Salah Mouhoubi : Sur le plan économique, « la France ne s’intéresse pas assez à l’Algérie »

Paris s’inquiète des mesures « protectionnistes » qu’auraient récemment prises Alger à son encontre. Une délégation du patronat français s’est rendu récemment en Algérie. Les relations économiques et commerciales entre les deux capitales seraient-elles alors en train de se dégrader ? Le point de vue de l’économiste algérien, le Dr. Salah Mouhoubi.

La loi des Finances promulguée en juillet 2009 en Algérie a provoqué un vent de panique en France, le premier partenaire économique du pays. Depuis quelques mois, Paris se plaint des « mesures restrictives » prises pas l’Algérie à son égard. « Apaiser les tensions » était le mot d’ordre de la récente visite (du 22 au 23 novembre) du Mouvement des entreprises en France (Medef), à Alger.

Afrik.com : Que peut-on dire des relations économiques qu’entretiennent l’Algérie et la France, et plus généralement l’Union européenne (UE) ?

Salah Mouhoubi :
Elles sont bonnes, il n’y pas de contentieux majeur. La France est le premier partenaire commercial de l’Algérie. Concernant l’Europe, l’accord passé entre l’UE et l’Algérie au début des années 2000 n’est pas satisfaisant. Le marché algérien a été ouvert sans contreparties réelles. Par exemple, les produits « made in Algérie » ne sont pas présents sur le marché européen et l’aide en matière d’investissements fait défaut.

Afrik.com : Paris ne cache pas son inquiétude face aux récentes mesures « protectionnistes» prises par Alger. Qu’en pensez-vous ?

Salah Mouhoubi :
L’Algérie n’a pas pris de mesures pour freiner les importations.
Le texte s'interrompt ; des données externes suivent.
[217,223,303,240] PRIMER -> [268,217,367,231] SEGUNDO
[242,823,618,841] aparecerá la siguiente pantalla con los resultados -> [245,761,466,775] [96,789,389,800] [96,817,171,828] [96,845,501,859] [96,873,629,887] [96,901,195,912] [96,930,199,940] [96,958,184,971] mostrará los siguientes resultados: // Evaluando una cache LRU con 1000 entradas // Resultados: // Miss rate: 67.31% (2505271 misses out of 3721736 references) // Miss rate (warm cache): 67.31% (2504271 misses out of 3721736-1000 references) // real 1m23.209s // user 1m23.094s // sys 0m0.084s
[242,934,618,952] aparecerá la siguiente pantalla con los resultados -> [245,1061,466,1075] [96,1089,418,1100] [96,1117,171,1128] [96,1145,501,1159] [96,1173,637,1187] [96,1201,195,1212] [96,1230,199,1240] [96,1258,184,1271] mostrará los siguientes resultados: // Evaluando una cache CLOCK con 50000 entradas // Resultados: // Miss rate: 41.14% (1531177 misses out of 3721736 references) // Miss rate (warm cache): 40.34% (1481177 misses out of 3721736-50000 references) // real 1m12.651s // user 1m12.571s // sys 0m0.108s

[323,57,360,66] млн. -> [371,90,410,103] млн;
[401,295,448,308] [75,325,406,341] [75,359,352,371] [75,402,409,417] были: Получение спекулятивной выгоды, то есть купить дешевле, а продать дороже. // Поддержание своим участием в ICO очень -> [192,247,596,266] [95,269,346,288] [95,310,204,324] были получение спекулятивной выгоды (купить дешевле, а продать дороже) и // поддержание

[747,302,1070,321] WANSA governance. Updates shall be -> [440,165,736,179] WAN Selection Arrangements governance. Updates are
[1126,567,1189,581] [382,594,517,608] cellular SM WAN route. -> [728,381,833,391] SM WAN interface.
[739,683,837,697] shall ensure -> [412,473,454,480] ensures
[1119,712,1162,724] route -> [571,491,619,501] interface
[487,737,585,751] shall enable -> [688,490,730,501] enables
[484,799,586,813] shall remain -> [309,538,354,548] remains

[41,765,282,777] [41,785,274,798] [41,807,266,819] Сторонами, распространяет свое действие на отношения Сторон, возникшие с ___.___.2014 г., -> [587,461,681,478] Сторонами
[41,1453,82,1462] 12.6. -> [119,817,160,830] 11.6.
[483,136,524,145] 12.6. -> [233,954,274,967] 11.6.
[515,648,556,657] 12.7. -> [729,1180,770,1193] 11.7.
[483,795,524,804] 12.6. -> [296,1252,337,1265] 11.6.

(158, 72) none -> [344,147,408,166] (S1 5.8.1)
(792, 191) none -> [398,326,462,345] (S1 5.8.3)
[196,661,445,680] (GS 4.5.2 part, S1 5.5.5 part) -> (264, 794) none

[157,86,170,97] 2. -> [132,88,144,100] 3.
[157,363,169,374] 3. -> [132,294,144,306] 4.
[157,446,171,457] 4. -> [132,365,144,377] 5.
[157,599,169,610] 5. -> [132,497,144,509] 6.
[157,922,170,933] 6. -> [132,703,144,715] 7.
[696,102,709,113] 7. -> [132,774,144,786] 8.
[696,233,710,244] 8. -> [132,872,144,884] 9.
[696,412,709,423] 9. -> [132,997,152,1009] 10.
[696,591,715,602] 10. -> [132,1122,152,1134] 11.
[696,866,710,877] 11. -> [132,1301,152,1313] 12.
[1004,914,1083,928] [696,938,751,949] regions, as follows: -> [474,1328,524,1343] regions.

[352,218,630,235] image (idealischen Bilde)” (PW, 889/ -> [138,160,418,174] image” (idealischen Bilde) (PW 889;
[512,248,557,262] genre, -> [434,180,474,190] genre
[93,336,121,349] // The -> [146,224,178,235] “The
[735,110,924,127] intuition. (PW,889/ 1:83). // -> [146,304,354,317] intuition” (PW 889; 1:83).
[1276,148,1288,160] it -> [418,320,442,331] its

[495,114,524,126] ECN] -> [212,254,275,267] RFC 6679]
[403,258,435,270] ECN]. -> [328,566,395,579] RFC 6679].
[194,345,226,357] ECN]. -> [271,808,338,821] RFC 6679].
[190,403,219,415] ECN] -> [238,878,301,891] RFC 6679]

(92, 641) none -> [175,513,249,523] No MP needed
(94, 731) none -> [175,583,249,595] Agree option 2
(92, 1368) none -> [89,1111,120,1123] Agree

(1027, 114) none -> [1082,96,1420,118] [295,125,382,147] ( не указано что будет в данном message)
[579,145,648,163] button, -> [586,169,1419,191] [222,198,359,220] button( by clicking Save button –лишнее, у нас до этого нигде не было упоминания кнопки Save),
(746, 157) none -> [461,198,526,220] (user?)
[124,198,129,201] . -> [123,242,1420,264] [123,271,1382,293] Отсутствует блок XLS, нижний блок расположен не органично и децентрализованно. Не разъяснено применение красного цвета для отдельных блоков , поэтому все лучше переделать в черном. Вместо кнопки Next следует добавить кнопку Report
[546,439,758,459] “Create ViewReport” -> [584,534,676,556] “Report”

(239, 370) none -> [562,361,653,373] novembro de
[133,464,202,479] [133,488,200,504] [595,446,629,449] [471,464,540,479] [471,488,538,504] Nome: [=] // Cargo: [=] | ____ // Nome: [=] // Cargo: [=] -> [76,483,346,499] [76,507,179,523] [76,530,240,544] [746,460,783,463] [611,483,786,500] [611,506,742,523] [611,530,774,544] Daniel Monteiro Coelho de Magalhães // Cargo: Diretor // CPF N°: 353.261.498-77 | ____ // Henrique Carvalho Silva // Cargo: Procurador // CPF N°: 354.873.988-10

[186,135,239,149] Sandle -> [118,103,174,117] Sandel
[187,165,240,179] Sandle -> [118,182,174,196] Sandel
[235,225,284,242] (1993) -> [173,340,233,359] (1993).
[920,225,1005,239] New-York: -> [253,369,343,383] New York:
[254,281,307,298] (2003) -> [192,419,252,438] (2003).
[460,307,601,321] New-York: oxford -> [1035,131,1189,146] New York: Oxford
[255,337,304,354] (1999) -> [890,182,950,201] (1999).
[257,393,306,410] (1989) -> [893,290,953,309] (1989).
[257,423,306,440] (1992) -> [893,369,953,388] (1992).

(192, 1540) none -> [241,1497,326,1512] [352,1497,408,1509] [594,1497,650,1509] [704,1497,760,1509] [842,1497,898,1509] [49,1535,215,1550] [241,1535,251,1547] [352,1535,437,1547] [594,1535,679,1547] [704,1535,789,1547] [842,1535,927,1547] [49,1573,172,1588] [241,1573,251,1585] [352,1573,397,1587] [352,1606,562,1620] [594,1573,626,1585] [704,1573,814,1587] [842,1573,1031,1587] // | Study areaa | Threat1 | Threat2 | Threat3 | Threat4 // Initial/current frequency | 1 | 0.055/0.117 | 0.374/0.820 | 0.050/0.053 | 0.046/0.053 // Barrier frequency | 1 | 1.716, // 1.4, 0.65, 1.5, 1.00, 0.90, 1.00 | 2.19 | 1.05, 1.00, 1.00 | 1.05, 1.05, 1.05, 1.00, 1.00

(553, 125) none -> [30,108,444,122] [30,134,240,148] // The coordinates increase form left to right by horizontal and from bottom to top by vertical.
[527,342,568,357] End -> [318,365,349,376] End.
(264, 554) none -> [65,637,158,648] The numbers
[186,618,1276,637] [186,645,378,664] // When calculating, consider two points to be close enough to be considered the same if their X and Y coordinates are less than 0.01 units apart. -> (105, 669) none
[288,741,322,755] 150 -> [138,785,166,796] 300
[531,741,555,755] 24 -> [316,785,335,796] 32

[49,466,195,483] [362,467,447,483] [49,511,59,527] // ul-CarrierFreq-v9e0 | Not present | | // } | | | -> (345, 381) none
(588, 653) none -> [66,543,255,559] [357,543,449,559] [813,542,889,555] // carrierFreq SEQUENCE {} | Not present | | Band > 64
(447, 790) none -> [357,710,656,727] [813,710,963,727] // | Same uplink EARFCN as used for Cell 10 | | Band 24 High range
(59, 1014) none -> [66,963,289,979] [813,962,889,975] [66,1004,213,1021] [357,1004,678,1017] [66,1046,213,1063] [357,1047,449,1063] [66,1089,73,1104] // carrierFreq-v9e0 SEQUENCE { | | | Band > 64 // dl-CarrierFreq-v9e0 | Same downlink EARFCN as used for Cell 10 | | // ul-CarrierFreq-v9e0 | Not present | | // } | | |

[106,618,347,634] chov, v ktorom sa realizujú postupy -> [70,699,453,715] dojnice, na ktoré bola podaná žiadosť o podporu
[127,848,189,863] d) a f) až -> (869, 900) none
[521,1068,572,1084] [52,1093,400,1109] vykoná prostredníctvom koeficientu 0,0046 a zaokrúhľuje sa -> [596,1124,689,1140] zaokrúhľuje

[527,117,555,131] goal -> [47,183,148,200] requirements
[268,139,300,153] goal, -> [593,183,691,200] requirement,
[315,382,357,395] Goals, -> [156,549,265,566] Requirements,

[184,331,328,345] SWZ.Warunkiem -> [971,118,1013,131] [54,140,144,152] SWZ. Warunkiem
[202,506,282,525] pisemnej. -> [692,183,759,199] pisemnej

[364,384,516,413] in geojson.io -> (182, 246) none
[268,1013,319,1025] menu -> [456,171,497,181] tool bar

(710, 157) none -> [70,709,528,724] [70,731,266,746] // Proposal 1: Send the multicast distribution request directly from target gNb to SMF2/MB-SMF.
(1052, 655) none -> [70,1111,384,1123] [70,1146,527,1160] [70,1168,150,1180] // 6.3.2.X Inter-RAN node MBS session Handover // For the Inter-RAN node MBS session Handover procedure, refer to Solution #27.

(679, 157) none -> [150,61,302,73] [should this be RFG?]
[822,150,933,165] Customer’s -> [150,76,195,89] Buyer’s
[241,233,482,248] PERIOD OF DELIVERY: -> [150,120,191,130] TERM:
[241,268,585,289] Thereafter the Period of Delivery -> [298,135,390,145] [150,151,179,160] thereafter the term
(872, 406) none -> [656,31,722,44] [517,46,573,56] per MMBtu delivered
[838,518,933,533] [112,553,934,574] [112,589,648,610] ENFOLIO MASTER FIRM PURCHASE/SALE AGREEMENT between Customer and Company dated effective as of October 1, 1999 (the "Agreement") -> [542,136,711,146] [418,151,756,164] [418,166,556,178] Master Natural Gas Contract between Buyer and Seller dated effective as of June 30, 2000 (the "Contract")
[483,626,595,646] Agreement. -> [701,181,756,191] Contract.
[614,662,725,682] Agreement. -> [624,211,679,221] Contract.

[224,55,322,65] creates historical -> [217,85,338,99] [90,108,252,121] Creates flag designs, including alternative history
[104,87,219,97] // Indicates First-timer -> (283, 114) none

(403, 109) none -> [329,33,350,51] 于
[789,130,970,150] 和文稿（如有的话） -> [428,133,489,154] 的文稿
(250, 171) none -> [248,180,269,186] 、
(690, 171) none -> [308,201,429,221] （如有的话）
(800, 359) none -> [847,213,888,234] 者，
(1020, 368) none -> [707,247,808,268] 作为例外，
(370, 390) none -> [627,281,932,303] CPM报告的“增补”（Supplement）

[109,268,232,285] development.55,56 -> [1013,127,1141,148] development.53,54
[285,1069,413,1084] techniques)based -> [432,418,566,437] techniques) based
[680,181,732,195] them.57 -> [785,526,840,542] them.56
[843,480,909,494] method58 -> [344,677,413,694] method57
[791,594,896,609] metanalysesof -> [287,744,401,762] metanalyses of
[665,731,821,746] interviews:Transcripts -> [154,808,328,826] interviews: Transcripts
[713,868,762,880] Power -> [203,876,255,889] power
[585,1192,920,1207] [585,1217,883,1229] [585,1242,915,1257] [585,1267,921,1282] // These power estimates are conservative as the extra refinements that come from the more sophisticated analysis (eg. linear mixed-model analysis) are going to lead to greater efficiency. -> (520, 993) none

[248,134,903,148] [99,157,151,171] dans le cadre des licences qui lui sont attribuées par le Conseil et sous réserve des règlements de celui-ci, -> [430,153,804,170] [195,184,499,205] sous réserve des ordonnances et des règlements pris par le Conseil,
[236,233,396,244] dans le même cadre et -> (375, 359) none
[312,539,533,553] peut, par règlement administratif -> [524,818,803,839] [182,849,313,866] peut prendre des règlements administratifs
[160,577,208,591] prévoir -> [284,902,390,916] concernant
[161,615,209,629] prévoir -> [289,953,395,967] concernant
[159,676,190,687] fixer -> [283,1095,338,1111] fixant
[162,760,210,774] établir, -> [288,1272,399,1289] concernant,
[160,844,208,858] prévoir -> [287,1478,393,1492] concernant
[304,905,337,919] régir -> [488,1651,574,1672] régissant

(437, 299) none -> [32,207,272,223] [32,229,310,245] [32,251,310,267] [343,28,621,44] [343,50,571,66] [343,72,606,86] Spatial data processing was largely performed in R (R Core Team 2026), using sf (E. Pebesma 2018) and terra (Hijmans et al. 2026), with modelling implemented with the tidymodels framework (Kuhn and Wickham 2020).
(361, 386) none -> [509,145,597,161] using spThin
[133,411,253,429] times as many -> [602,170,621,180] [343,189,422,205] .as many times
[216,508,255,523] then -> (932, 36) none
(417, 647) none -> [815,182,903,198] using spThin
Pour les dix premiers mois de 2009, les importations chiffrées à 30 millions de dollars sont équivalentes à celles de 2008. Cependant, ce qui est vrai, c’est que l’Algérie a supprimé le crédit à la consommation pour les biens durables comme les équipements électroménagers et les véhicules. Et ce pour deux raisons : les revenus des hydrocarbures, qui ont baissé de moitié, ne peuvent plus payer la facture des importations, et les crédits à la consommation font imploser ces dernières. Il s’agit de préserver l’équilibre interne/externe et éviter un lourd déficit commercial. Mais, ce n’est en aucun cas une politique commerciale restrictive à l’égard de la France.

Afrik.com : Pour vous, l’Algérie n’est pas protectionniste…

Salah Mouhoubi :
Pas du tout. L’Etat a seulement pris des dispositions pour éviter le déséquilibre économique. Il ne souhaite pas fermer le marché.

Afrik.com : Pourtant une délégation du Mouvement des entreprises en France (Medef) s’est déplacée dimanche et lundi à Alger pour aborder cette question…

Salah Mouhoubi :
Ils ont surtout discuté de la pomme de discorde entre les deux pays : le nombre très faible d’investisseurs français sur le sol algérien. Le Medef a d’ailleurs promis que les investissements passeraient de 3 à 5 milliards de dollars. La France ne s’intéresse pas assez à l’Algérie. L’entreprise automobile Renault a accepté de construire une unité de montage au Maroc. Pourtant, l’Algérie possède des infrastructures et de la main d’œuvre. Cette frilosité montre que la France a un problème avec son passé. Les gens n’arrivent pas accepter que l’Algérie soit devenu un pays souverain.

Afrik.com : Les relations économiques entre l’Algérie et la France pourraient-elles véritablement se détériorer ?

Salah Mouhoubi :
Dans ce domaine, je suis assez optimiste quant à l’avenir. Les Algériens n’ont aucun préjugé à l’égard de la France. Les autorités françaises ne doivent plus regarder les Algériens au travers du prisme des années 60. Il faut également que Paris cesse de poursuivre une politique économique déséquilibrée. S’ils ne veulent pas changer leur comportement, l’Algérie va se tourner vers d’autres puissances comme la Chine. Ce pays est très présent sur le territoire notamment dans le secteur du BTP, de l’automobile et des hydrocarbures.